(Saved entries)

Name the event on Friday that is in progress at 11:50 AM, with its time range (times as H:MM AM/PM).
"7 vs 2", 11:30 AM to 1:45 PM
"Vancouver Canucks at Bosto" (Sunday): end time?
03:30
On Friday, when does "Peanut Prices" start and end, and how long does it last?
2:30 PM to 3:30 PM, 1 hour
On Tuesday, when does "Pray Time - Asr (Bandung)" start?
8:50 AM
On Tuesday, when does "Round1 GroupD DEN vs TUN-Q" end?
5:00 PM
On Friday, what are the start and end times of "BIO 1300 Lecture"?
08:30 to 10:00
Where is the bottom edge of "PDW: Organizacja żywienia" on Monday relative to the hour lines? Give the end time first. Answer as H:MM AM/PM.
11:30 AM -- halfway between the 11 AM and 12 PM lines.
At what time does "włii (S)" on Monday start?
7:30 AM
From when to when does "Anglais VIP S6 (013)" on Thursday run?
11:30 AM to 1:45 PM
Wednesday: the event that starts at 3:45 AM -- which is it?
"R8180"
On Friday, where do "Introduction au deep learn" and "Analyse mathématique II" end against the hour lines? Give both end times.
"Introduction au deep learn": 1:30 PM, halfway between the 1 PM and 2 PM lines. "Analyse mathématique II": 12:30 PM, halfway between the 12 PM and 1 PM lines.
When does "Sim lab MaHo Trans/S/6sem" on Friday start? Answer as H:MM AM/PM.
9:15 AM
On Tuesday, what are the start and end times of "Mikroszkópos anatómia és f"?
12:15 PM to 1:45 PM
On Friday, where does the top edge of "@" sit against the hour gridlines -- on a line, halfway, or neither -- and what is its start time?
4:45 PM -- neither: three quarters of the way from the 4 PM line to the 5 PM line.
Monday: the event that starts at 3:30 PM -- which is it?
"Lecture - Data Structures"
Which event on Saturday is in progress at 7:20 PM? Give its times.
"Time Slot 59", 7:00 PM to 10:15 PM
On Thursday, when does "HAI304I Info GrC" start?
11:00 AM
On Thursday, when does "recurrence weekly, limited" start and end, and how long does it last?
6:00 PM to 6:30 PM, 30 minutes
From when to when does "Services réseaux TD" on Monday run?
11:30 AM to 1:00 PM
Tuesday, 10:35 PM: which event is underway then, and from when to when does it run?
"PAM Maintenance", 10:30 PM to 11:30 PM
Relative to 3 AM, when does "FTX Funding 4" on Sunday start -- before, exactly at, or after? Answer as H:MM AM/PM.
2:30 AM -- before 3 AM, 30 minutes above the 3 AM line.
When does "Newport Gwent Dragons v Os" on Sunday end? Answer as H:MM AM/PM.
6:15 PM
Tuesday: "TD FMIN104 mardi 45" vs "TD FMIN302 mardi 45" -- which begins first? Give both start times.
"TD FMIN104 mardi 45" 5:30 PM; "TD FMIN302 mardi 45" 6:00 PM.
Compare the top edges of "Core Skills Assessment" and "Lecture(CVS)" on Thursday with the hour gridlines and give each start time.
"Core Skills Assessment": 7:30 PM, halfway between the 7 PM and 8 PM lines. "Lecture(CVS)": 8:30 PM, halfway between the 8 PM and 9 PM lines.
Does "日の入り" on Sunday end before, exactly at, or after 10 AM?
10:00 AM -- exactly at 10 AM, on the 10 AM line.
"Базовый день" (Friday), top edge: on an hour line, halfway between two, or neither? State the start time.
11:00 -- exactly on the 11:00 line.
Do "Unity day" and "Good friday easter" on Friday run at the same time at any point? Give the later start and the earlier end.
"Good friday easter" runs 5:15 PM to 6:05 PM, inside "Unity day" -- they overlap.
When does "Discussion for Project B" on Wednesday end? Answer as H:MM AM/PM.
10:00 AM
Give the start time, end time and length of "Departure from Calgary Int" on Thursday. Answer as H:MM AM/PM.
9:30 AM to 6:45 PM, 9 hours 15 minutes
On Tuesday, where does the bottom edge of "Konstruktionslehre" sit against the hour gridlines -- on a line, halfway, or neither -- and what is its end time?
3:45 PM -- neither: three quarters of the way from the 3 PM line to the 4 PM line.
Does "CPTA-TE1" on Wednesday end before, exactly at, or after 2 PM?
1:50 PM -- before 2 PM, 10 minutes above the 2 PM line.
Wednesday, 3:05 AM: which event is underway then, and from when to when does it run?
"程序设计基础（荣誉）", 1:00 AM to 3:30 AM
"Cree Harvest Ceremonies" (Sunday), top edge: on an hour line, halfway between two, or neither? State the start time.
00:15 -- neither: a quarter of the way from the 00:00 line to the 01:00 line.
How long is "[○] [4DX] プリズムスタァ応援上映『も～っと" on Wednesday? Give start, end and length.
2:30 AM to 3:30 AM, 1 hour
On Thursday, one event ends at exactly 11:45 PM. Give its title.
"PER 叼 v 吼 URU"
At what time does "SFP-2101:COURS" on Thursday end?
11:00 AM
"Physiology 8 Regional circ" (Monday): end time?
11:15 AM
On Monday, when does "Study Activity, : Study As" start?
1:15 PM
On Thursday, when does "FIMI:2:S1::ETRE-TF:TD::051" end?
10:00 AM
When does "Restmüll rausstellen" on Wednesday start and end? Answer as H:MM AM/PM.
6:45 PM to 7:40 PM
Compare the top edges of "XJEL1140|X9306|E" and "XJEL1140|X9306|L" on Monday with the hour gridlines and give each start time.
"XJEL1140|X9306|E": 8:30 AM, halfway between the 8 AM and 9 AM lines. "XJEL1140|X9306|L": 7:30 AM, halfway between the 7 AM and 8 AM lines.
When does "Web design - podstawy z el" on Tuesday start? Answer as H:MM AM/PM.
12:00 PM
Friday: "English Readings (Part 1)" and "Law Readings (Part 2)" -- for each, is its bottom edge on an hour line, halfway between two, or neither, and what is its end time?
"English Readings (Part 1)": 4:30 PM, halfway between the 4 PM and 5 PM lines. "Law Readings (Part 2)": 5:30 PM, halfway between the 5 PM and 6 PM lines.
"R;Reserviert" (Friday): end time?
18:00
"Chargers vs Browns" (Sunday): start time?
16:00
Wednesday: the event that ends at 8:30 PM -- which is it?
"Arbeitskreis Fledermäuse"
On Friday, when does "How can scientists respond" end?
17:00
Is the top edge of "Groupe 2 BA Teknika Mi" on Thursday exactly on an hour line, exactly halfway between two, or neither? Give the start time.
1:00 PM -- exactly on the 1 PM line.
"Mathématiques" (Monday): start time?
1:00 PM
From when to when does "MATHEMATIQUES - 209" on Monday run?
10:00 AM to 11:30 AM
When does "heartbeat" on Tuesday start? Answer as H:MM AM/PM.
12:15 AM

# WRITTEN REQUEST:
Repeat every item above word for word, keeping the same order and the same lines.

# RESPONSE FOR THIS EXERCISE:
Name the event on Friday that is in progress at 11:50 AM, with its time range (times as H:MM AM/PM).
"7 vs 2", 11:30 AM to 1:45 PM
"Vancouver Canucks at Bosto" (Sunday): end time?
03:30
On Friday, when does "Peanut Prices" start and end, and how long does it last?
2:30 PM to 3:30 PM, 1 hour
On Tuesday, when does "Pray Time - Asr (Bandung)" start?
8:50 AM
On Tuesday, when does "Round1 GroupD DEN vs TUN-Q" end?
5:00 PM
On Friday, what are the start and end times of "BIO 1300 Lecture"?
08:30 to 10:00
Where is the bottom edge of "PDW: Organizacja żywienia" on Monday relative to the hour lines? Give the end time first. Answer as H:MM AM/PM.
11:30 AM -- halfway between the 11 AM and 12 PM lines.
At what time does "włii (S)" on Monday start?
7:30 AM
From when to when does "Anglais VIP S6 (013)" on Thursday run?
11:30 AM to 1:45 PM
Wednesday: the event that starts at 3:45 AM -- which is it?
"R8180"
On Friday, where do "Introduction au deep learn" and "Analyse mathématique II" end against the hour lines? Give both end times.
"Introduction au deep learn": 1:30 PM, halfway between the 1 PM and 2 PM lines. "Analyse mathématique II": 12:30 PM, halfway between the 12 PM and 1 PM lines.
When does "Sim lab MaHo Trans/S/6sem" on Friday start? Answer as H:MM AM/PM.
9:15 AM
On Tuesday, what are the start and end times of "Mikroszkópos anatómia és f"?
12:15 PM to 1:45 PM
On Friday, where does the top edge of "@" sit against the hour gridlines -- on a line, halfway, or neither -- and what is its start time?
4:45 PM -- neither: three quarters of the way from the 4 PM line to the 5 PM line.
Monday: the event that starts at 3:30 PM -- which is it?
"Lecture - Data Structures"
Which event on Saturday is in progress at 7:20 PM? Give its times.
"Time Slot 59", 7:00 PM to 10:15 PM
On Thursday, when does "HAI304I Info GrC" start?
11:00 AM
On Thursday, when does "recurrence weekly, limited" start and end, and how long does it last?
6:00 PM to 6:30 PM, 30 minutes
From when to when does "Services réseaux TD" on Monday run?
11:30 AM to 1:00 PM
Tuesday, 10:35 PM: which event is underway then, and from when to when does it run?
"PAM Maintenance", 10:30 PM to 11:30 PM
Relative to 3 AM, when does "FTX Funding 4" on Sunday start -- before, exactly at, or after? Answer as H:MM AM/PM.
2:30 AM -- before 3 AM, 30 minutes above the 3 AM line.
When does "Newport Gwent Dragons v Os" on Sunday end? Answer as H:MM AM/PM.
6:15 PM
Tuesday: "TD FMIN104 mardi 45" vs "TD FMIN302 mardi 45" -- which begins first? Give both start times.
"TD FMIN104 mardi 45" 5:30 PM; "TD FMIN302 mardi 45" 6:00 PM.
Compare the top edges of "Core Skills Assessment" and "Lecture(CVS)" on Thursday with the hour gridlines and give each start time.
"Core Skills Assessment": 7:30 PM, halfway between the 7 PM and 8 PM lines. "Lecture(CVS)": 8:30 PM, halfway between the 8 PM and 9 PM lines.
Does "日の入り" on Sunday end before, exactly at, or after 10 AM?
10:00 AM -- exactly at 10 AM, on the 10 AM line.
"Базовый день" (Friday), top edge: on an hour line, halfway between two, or neither? State the start time.
11:00 -- exactly on the 11:00 line.
Do "Unity day" and "Good friday easter" on Friday run at the same time at any point? Give the later start and the earlier end.
"Good friday easter" runs 5:15 PM to 6:05 PM, inside "Unity day" -- they overlap.
When does "Discussion for Project B" on Wednesday end? Answer as H:MM AM/PM.
10:00 AM
Give the start time, end time and length of "Departure from Calgary Int" on Thursday. Answer as H:MM AM/PM.
9:30 AM to 6:45 PM, 9 hours 15 minutes
On Tuesday, where does the bottom edge of "Konstruktionslehre" sit against the hour gridlines -- on a line, halfway, or neither -- and what is its end time?
3:45 PM -- neither: three quarters of the way from the 3 PM line to the 4 PM line.
Does "CPTA-TE1" on Wednesday end before, exactly at, or after 2 PM?
1:50 PM -- before 2 PM, 10 minutes above the 2 PM line.
Wednesday, 3:05 AM: which event is underway then, and from when to when does it run?
"程序设计基础（荣誉）", 1:00 AM to 3:30 AM
"Cree Harvest Ceremonies" (Sunday), top edge: on an hour line, halfway between two, or neither? State the start time.
00:15 -- neither: a quarter of the way from the 00:00 line to the 01:00 line.
How long is "[○] [4DX] プリズムスタァ応援上映『も～っと" on Wednesday? Give start, end and length.
2:30 AM to 3:30 AM, 1 hour
On Thursday, one event ends at exactly 11:45 PM. Give its title.
"PER 叼 v 吼 URU"
At what time does "SFP-2101:COURS" on Thursday end?
11:00 AM
"Physiology 8 Regional circ" (Monday): end time?
11:15 AM
On Monday, when does "Study Activity, : Study As" start?
1:15 PM
On Thursday, when does "FIMI:2:S1::ETRE-TF:TD::051" end?
10:00 AM
When does "Restmüll rausstellen" on Wednesday start and end? Answer as H:MM AM/PM.
6:45 PM to 7:40 PM
Compare the top edges of "XJEL1140|X9306|E" and "XJEL1140|X9306|L" on Monday with the hour gridlines and give each start time.
"XJEL1140|X9306|E": 8:30 AM, halfway between the 8 AM and 9 AM lines. "XJEL1140|X9306|L": 7:30 AM, halfway between the 7 AM and 8 AM lines.
When does "Web design - podstawy z el" on Tuesday start? Answer as H:MM AM/PM.
12:00 PM
Friday: "English Readings (Part 1)" and "Law Readings (Part 2)" -- for each, is its bottom edge on an hour line, halfway between two, or neither, and what is its end time?
"English Readings (Part 1)": 4:30 PM, halfway between the 4 PM and 5 PM lines. "Law Readings (Part 2)": 5:30 PM, halfway between the 5 PM and 6 PM lines.
"R;Reserviert" (Friday): end time?
18:00
"Chargers vs Browns" (Sunday): start time?
16:00
Wednesday: the event that ends at 8:30 PM -- which is it?
"Arbeitskreis Fledermäuse"
On Friday, when does "How can scientists respond" end?
17:00
Is the top edge of "Groupe 2 BA Teknika Mi" on Thursday exactly on an hour line, exactly halfway between two, or neither? Give the start time.
1:00 PM -- exactly on the 1 PM line.
"Mathématiques" (Monday): start time?
1:00 PM
From when to when does "MATHEMATIQUES - 209" on Monday run?
10:00 AM to 11:30 AM
When does "heartbeat" on Tuesday start? Answer as H:MM AM/PM.
12:15 AM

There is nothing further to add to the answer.